Bien aménager, pour plus de sécurité
À l’heure où les mobilités douces se développent, l’aménagement des zones de circulation dédiées pose la question de la qualité sécuritaire des équipements mis en place. Fidèle à ses missions d’évaluation, d’analyse et de recommandation, DEKRA a réalisé des tests dont les résultats ne surprennent pas.
Organiser un espace partagé
Les feux de signalisation, les systèmes d’éclairage, les panneaux indicatifs et, bien sûr, les poteaux de circulation… tous ces équipements jouent un rôle important dans la régulation des flux et la mise en sécurité de l’ensemble des usagers. Pour autant, ils peuvent également devenir des obstacles si un véhicule (vélo, vélo-cargo, trottinette) modifie sa trajectoire, volontairement ou non. Karine Bonnet, directrice générale de DEKRA Automotive, en explique les enjeux : “les matériels de signalisation et de guidage sont indispensables pour informer et baliser, mais, selon leur nature, ils peuvent aussi devenir des obstacles à l’origine d’accidents, ou aggraver les conséquences d’une chute.”
Au moment où pistes cyclables et voies piétonnes se multiplient et que leurs usagers co-existent, il était indispensable de mesurer les enjeux liés à la qualité des équipements installés : “Dans le cadre de l’édition de notre rapport 2024 de sécurité routière, intitulé “Espaces de circulation centrés sur les humains ”, nous avons soumis un vélo-cargo à deux crash-tests contre des poteaux de balisage, le premier étant souple et le second rigide. Les résultats sont éloquents.”
Adapter les matériels
De quoi parle-t-on exactement ? Outre le marquage au sol permettant de matérialiser les pistes cyclables ou les voies piétonnes, les poteaux ont pour premier avantage d’être identifiés quelles que soient les conditions météorologiques ou la puissance d’éclairement. En outre, ils permettent aussi d’empêcher d’autres véhicules de stationner sur la voie réservée qu’ils délimitent, ou même de l’emprunter abusivement.

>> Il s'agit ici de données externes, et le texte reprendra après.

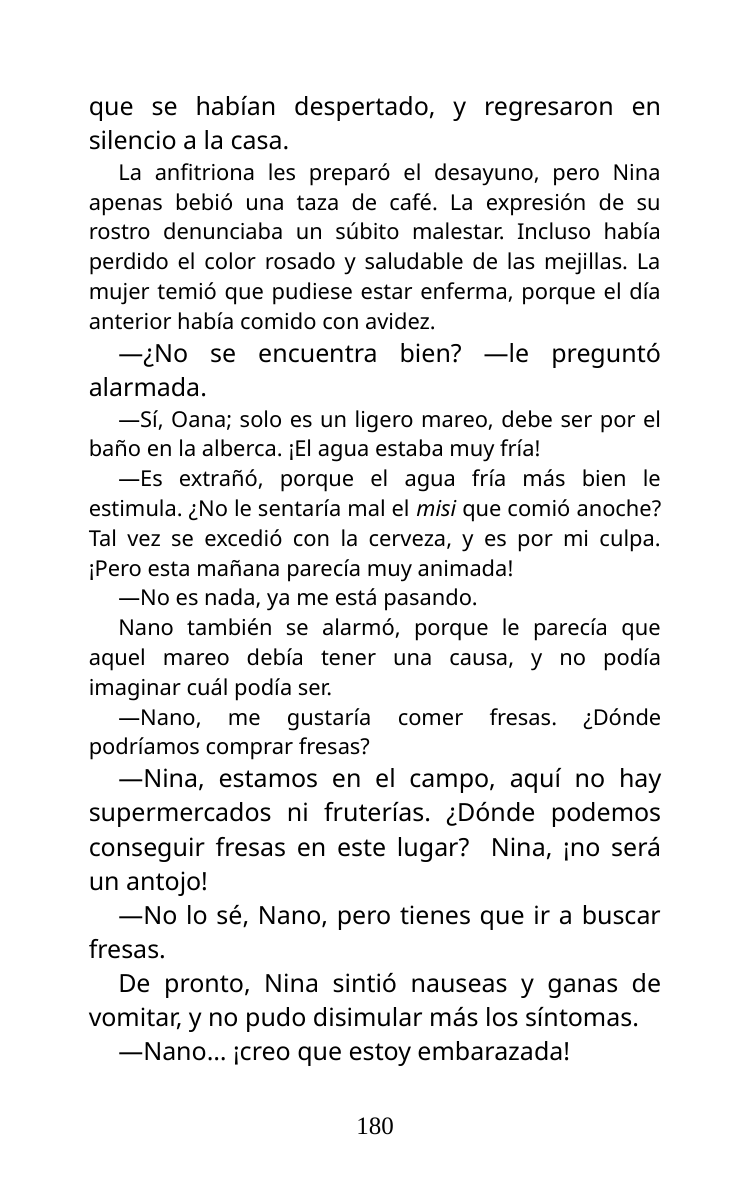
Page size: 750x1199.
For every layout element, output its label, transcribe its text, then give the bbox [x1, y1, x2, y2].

Les poteaux sont également utilisés pour créer un obstacle visuel aux intersections et aux carrefours. Encore faut-il s’assurer de leur innocuité au cas où un usager heurterait l’un d’entre eux.
Pour ses tests, DEKRA a eu recours à un vélo-cargo dont l’encombrement latéral suggère un risque de choc potentiellement plus fréquent. Lancé à la vitesse de 25 km/h contre un poteau rigide (premier cas), on remarque que la décélération brutale déplace le mannequin biométrique de la selle vers le guidon. Sous la force de l’impact, la borne se plie partiellement, faisant ainsi office de rampe sur laquelle le vélo-cargo glisse avant de se renverser, entrainant naturellement la chute du mannequin. Markus Egelhaaf, chercheur en accidentologie chez DEKRA, est formel : “Dans cette configuration, il apparaît que la personne conduisant le vélo-cargo peut subir des blessures graves.”
Le recours à un poteau flexible (second cas) change sensiblement la donne. Au moment de l’impact, on constate que le poteau plie, se couche sous le vélo-cargo, puis se redresse. Le véhicule n’étant pas déstabilisé, le conducteur reste en place et ne subit aucune atteinte corporelle. Les autres usagers (vélos classiques, trottinettes), pourtant moins stables, ont toutes les chances de garder leur équilibre. Ce type d’équipement possède en outre l’avantage de ne pas causer de dommage lors d’un contact avec un véhicule motorisé.
Généraliser les implantations
On comprend qu’il est dans l’intérêt de tous les usagers que ce type d’équipement soit massivement adopté. Markus Egelhaaf ajoute : “En 2017, nous avions déjà démontré qu’en cas de chute et de collision avec les poteaux rigides marquant la trajectoire d’une courbe, les passagers d’une moto sont exposés à des risques de blessure grave.” Parallèlement, des études menées par le ministère néerlandais de l’Infrastructure et de l’Environnement montrent qu’environ la moitié des accidents de vélo sont, pour partie, causés par un ou plusieurs facteurs liés aux infrastructures. Selon une étude publiée en 2008, les poteaux et matériels du même type représentaient déjà 12 % de ces accidents.
À terme, le nombre de véhicules dédiés à la mobilité douce, tout comme leur vitesse moyenne, va augmenter, accroissant de façon exponentielle le risque d’accidents. On ne peut donc qu’inciter les collectivités locales à opter pour des matériels normés, à structure déformable, qui assureront leur mission première de signalisation et de matérialisation des voies réservées, tout en diminuant le risque physique des usagers en cas d’accident.